Document segment:
+ + +
View Full Version : Pressure error correction....correction
I have searched long and hard for a user friendly explanation of PEC. In the end I worked it out and felt that I had to share it with anyone else in search of the same. Hope this helps someone!!....
The RATE at which pressure decreases, decreases with height. exponentially.
The RATE at which pressure decreases, changes with a change in mean temperature of the air directly above the measuring point. That is to say if the temperature on the ground is + or - 1 deg C from ISA the RATE that it decreases in pressure from that point is changed.
Altimeters are calibrated using ISA ~ +15 deg C and they show a decrease in pressure (or increase in altitude) at a fixed rate calibrated to that temperature. At least for a while! as it becomes increasingly less accurate at displaying a true altitude as it climbs. But because we are all using the same calibration we are all experiencing the same error.
The rate at which pressure decreases with height, INCREASES with a decrease in mean temperature. :sad: That is, the pressure of a parcel of air will drop to a particular pressure at a lower true altitude than that of a parcel of warmer air. The pressure read by your altimeter on an ISA day at a TRUE altitude of 1,000ft will indicate 1,000ft but on a cold day that same amount of pressure required to indicate 1,000ft on your altimeter is actually found at a true altitude of say 900ft. So if you were to trust your altimeter you would be flying dangerously low. hence the pressure error correction.
Often a PEC table can be found in an A/C flight manual and used to determine height corrections for terrain clearance or DA adjustments. However i imagine most operators in Australia will just use a fixed buffer to save unnecessary calculations having to be made in flight, as it rarely gets that cold here in sunny Aus!
Genghis the Engineer
6th Jan 2011, 07:16
Quite wrong on a lot of counts I'm afraid.
If nobody beats me to it, I'll try and compose something to help you in a day or so.
6th Jan 2011, 08:01
Pressure Error Correction is quite straightforward.
The altimeter is "fed" with static pressure - it is, after all, an aneroid barometer.
Accurate pressure sensing depends on the position of the static source/port on the aeroplane. Various aerodynamic effects may cause the sensed pressure to be in error.
This error is termed position or pressure error.
By design, this error will be minimal when the aeroplane is in the clean configuration, but when dirty the error may be magnified.
This is the primary reason why on most jet transports the static ports and standby ports will be found on the front fuselage somewhere below the office windows.
Maybe this seemples explanation will help. :)
Im pretty sure position error and pressure error are two different things, pressure error being a temp/density related error that is of most concern in very cold conditions and is added to a DA on precision approaches...am keen to hear where i went wrong...really thought i had it there!!
7th Jan 2011, 08:55
PM shortly. :)
7th Jan 2011, 09:46
I am 100% sure Lightningmate knows what he is talking about but...
Before the both of you launch into descriptions of a technical nature check that your both talking the same lingo. I have had a similar technical chat with a downunder pilot and the sole issue was that they have slightly different names for things than we do.
7th Jan 2011, 09:48
Like shielas and dunnies mate!
Ashes is the same though......:E
7th Jan 2011, 10:19
I would defer to his knowledge of tampering with sheep though LM even if your Welsh ;-)
+ + +
Recorded information:
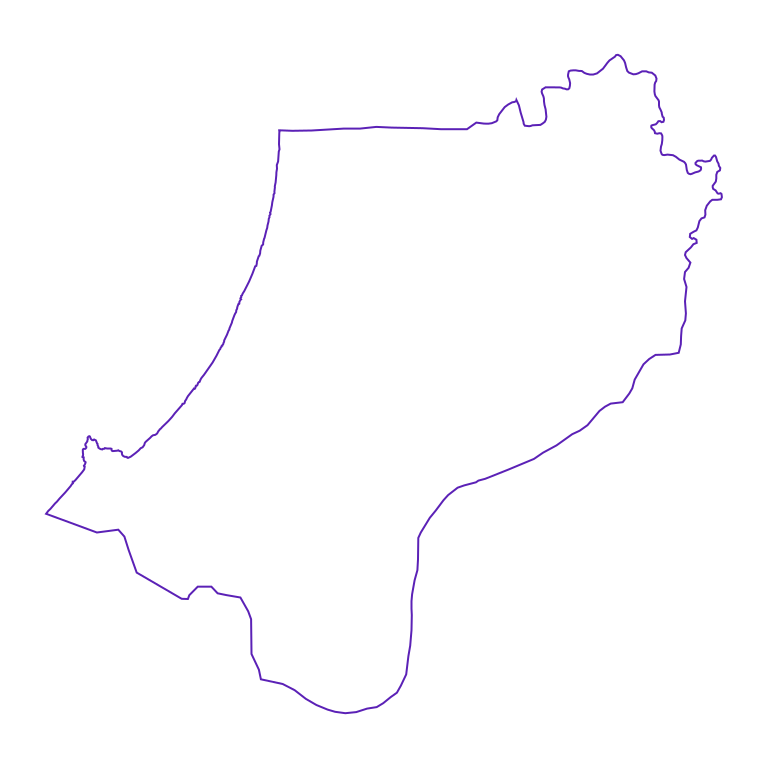 Kota Singkawang, Kalimantan Barat, Indonesia
{"feature_id": "22746128B18670307275317", "entity_name": "Kota Singkawang", "entity_type": "district", "adm_level": 2, "iso_a3": "IDN", "parent_name": "Indonesia", "parent_adm1": "Kalimantan Barat", "projection": "natural_earth1", "projection_center": [108.996, 0.891], "detail": "fine", "context": "isolated", "style": "outline", "palette": "violet", "viewbox_px": 768, "rotation_deg": 0, "n_neighbors": 0, "source": "geoboundaries", "source_scale": "gbopen_adm2", "svg_char_len": 6013}
<svg xmlns="http://www.w3.org/2000/svg" viewBox="0 0 768 768"><path d="M720.6,193.2L718.8,193.7L717.6,193.4L715.6,190.4L713.2,188.9L712.7,187.3L712.7,185.8L715.8,181.6L716.3,178.5L716.3,174.8L717.3,171.9L719.9,170.4L720.3,168.0L718.9,165.8L718.5,163.6L717.2,161.3L716.0,157.0L715.0,155.5L714.0,155.5L711.9,157.8L711.1,159.6L709.9,160.9L705.4,161.6L703.6,161.3L702.3,160.6L698.3,160.7L697.3,161.0L695.5,162.9L695.5,164.0L696.5,165.1L701.0,167.3L701.1,168.9L700.5,170.3L698.6,171.5L695.1,172.4L691.9,173.8L690.4,174.2L688.8,173.7L687.8,172.9L686.8,170.0L686.0,164.6L685.2,163.1L684.0,161.8L679.4,159.6L675.9,156.8L673.0,155.2L667.5,154.6L664.3,155.1L663.3,155.0L662.4,154.8L661.6,153.9L660.5,150.7L661.0,146.6L661.8,144.1L662.3,140.2L662.4,136.8L662.2,135.4L661.1,133.4L659.4,133.2L657.3,133.7L655.0,133.2L654.7,131.5L653.9,130.1L651.7,128.1L651.2,127.0L651.4,125.6L652.2,125.2L655.8,124.3L657.2,122.9L658.4,121.2L660.2,121.1L661.6,122.2L663.4,121.8L664.0,120.0L663.7,117.6L662.6,116.7L661.8,113.6L661.7,112.4L660.4,109.4L659.3,107.3L659.0,105.3L659.0,101.6L658.6,100.3L655.4,96.0L654.8,94.2L654.4,91.4L654.6,84.6L655.2,82.5L656.2,81.0L656.5,78.6L655.3,75.5L651.8,72.7L648.8,72.4L646.2,71.3L642.2,71.3L638.3,73.3L635.9,74.1L633.3,74.3L628.9,72.6L627.3,71.0L626.1,67.3L625.1,63.0L624.0,60.4L620.6,56.2L617.9,54.8L616.1,55.1L614.9,56.7L609.5,60.4L607.4,62.8L603.0,68.7L597.0,73.4L593.3,74.5L589.8,74.5L586.7,73.8L584.4,72.9L581.8,71.0L578.9,70.9L575.6,70.3L573.6,70.3L570.5,70.6L568.8,71.3L568.1,74.4L568.0,76.1L568.5,77.8L569.2,79.3L570.1,83.1L569.9,85.8L569.3,88.3L568.1,89.3L566.4,89.3L565.0,88.7L562.9,88.4L561.1,87.6L559.5,87.4L545.6,87.3L542.1,89.5L541.6,91.7L542.1,93.5L543.4,96.4L543.9,98.4L544.0,101.5L544.5,105.0L545.6,109.3L546.4,116.8L545.9,119.6L544.8,121.8L542.9,123.3L540.4,124.9L532.5,125.3L530.6,126.0L529.1,126.2L524.8,125.7L523.7,123.8L523.5,122.0L520.7,112.7L518.9,105.3L516.4,100.0L516.1,101.2L514.2,102.0L512.2,102.3L508.2,104.5L504.7,107.1L499.2,114.2L497.7,117.3L497.3,120.3L496.2,121.4L491.8,123.2L488.2,123.7L484.0,123.6L476.3,122.6L467.0,129.2L441.0,129.2L422.7,128.2L391.8,127.6L376.3,126.9L360.0,128.6L343.7,128.6L311.7,130.5L292.3,130.8L279.2,130.3L279.2,131.0L279.6,131.5L279.3,132.6L279.0,144.2L279.5,149.3L278.8,151.5L278.1,161.5L276.8,165.1L277.0,168.7L276.4,172.3L276.3,175.2L275.6,182.5L274.8,186.3L274.9,187.3L274.4,191.6L274.5,193.2L273.6,194.5L273.5,196.9L272.3,202.2L271.9,205.4L270.6,211.9L270.0,212.6L270.1,213.2L270.5,213.8L270.5,214.2L269.4,215.7L269.5,217.2L268.8,218.7L268.5,221.6L267.5,225.5L267.2,227.9L266.4,230.2L264.5,238.0L264.1,238.7L263.2,242.4L263.1,244.5L261.7,245.7L260.3,250.7L260.1,253.4L259.3,255.8L258.7,256.2L256.9,261.6L256.8,263.5L256.3,265.9L255.2,266.3L252.4,273.8L249.1,281.5L244.2,291.2L242.7,293.5L242.0,295.3L241.1,296.0L241.3,297.1L240.4,298.3L241.1,299.4L240.5,299.8L239.4,301.8L239.3,303.7L239.0,304.0L238.5,303.9L237.8,305.6L237.2,307.5L237.1,308.7L236.3,310.2L236.1,312.1L235.2,313.5L234.4,315.2L232.2,321.1L231.9,322.6L229.4,328.5L229.3,329.6L228.6,330.5L227.0,334.7L224.2,340.4L224.1,341.8L223.6,342.6L223.2,344.2L222.5,344.9L222.4,345.6L221.7,345.9L221.6,346.6L220.7,347.6L220.2,349.1L219.4,349.9L216.5,355.7L212.6,362.5L204.0,374.8L201.5,377.9L200.6,379.4L199.6,381.9L199.3,382.1L198.8,382.1L198.1,382.9L197.4,385.0L196.6,385.8L196.0,385.7L195.6,386.3L195.5,387.6L194.8,388.8L194.6,388.9L194.0,388.5L187.9,396.2L186.7,398.3L186.2,399.5L185.2,400.8L184.5,403.2L183.6,403.8L182.5,403.8L181.9,405.2L174.8,413.3L172.1,416.9L168.3,421.1L162.0,427.2L160.9,428.5L159.6,429.5L159.3,430.2L158.4,431.1L157.1,433.5L155.4,434.8L153.0,435.3L151.6,436.3L150.2,437.8L145.6,441.9L144.8,443.0L144.2,445.1L142.6,447.3L140.7,448.2L138.7,450.4L135.6,453.0L130.7,456.7L128.0,457.9L127.3,457.7L126.8,456.9L124.9,456.8L123.3,456.1L122.2,454.8L121.9,453.7L122.0,452.6L121.8,452.1L121.0,451.4L119.3,451.0L118.3,450.3L117.2,450.7L112.8,451.1L112.0,450.8L111.6,450.2L111.5,448.8L110.5,448.5L107.0,448.5L104.9,448.1L104.5,448.7L102.8,448.9L102.4,449.4L100.9,449.2L99.6,448.6L98.3,447.6L98.3,446.5L97.6,445.3L97.5,443.8L97.1,443.5L95.9,440.4L94.1,439.5L93.4,440.2L92.1,440.1L90.8,438.8L89.9,436.5L89.3,436.2L88.5,436.5L87.6,437.6L87.8,439.3L87.4,440.4L87.3,441.4L85.3,444.2L85.4,445.5L86.3,446.7L86.3,447.7L85.4,448.8L83.5,448.9L82.9,449.5L82.8,450.0L82.9,452.9L83.1,454.2L83.0,455.6L82.5,456.4L82.5,457.1L83.7,457.4L83.6,459.3L84.1,460.9L85.6,462.2L85.4,463.1L84.7,464.8L83.9,465.7L84.0,466.1L84.7,466.7L84.2,469.4L82.2,472.1L75.5,480.0L73.6,481.8L72.7,481.7L72.6,482.5L72.9,483.3L71.7,484.4L70.7,486.0L65.2,492.5L59.5,498.6L56.9,501.7L55.1,503.4L50.4,508.9L48.2,511.0L46.1,513.8L96.9,532.5L118.3,529.7L124.4,536.6L128.6,549.9L136.7,572.6L181.7,598.8L187.9,599.0L189.3,595.2L197.7,586.7L211.4,586.7L217.6,593.3L226.4,595.1L240.4,597.5L248.2,611.3L251.1,619.2L251.5,654.0L258.9,669.7L260.9,679.3L282.7,684.0L294.7,690.2L305.9,698.9L316.4,705.0L327.6,709.6L335.1,711.8L345.3,713.2L356.2,712.1L367.1,708.6L376.7,707.1L383.2,703.2L390.7,697.1L396.9,692.7L400.9,685.6L406.2,674.4L408.4,656.1L410.2,645.7L411.5,630.2L411.8,615.1L411.5,608.7L411.5,601.1L412.1,594.3L414.6,580.3L417.4,570.2L418.0,559.5L418.3,537.9L420.8,532.5L429.8,517.8L435.7,510.6L443.5,500.2L448.1,495.1L457.6,487.7L464.2,485.4L476.0,482.3L478.4,480.6L485.2,478.8L508.1,469.7L534.0,458.9L543.0,452.7L556.5,445.4L572.2,434.2L579.7,430.7L587.5,425.2L599.5,410.9L605.0,406.7L610.7,403.6L622.7,402.2L629.3,393.5L632.3,388.3L634.7,379.6L643.5,364.3L649.2,359.0L655.5,354.9L670.0,354.5L678.7,352.8L680.8,344.4L681.1,336.1L681.7,328.4L685.3,320.4L685.9,313.4L685.0,301.3L686.5,287.0L684.1,279.0L685.0,272.0L688.6,267.8L690.4,262.6L686.5,258.1L685.0,255.0L685.7,252.2L690.9,247.4L693.4,244.2L696.7,242.9L696.4,239.7L693.7,238.1L692.1,238.9L689.8,237.0L690.2,233.8L693.7,231.7L696.4,230.4L697.8,227.5L699.4,221.1L701.5,218.4L704.5,217.4L705.4,214.7L705.2,210.2L706.8,205.7L710.2,201.4L712.3,199.8L717.3,199.8L721.0,199.3L721.9,197.2L721.5,194.0L720.6,193.2Z" fill="none" stroke="#5b21b6" stroke-width="2"/></svg>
+ + +
Reproduce the passage of the forum thread on pressure error correction that begins at the words "Im pretty sure" and stops after "than we do.", changing "lingo" to "terminology".

Answer to the problem:
Im pretty sure position error and pressure error are two different things, pressure error being a temp/density related error that is of most concern in very cold conditions and is added to a DA on precision approaches...am keen to hear where i went wrong...really thought i had it there!!
7th Jan 2011, 08:55
PM shortly. :)
7th Jan 2011, 09:46
I am 100% sure Lightningmate knows what he is talking about but...
Before the both of you launch into descriptions of a technical nature check that your both talking the same terminology. I have had a similar technical chat with a downunder pilot and the sole issue was that they have slightly different names for things than we do.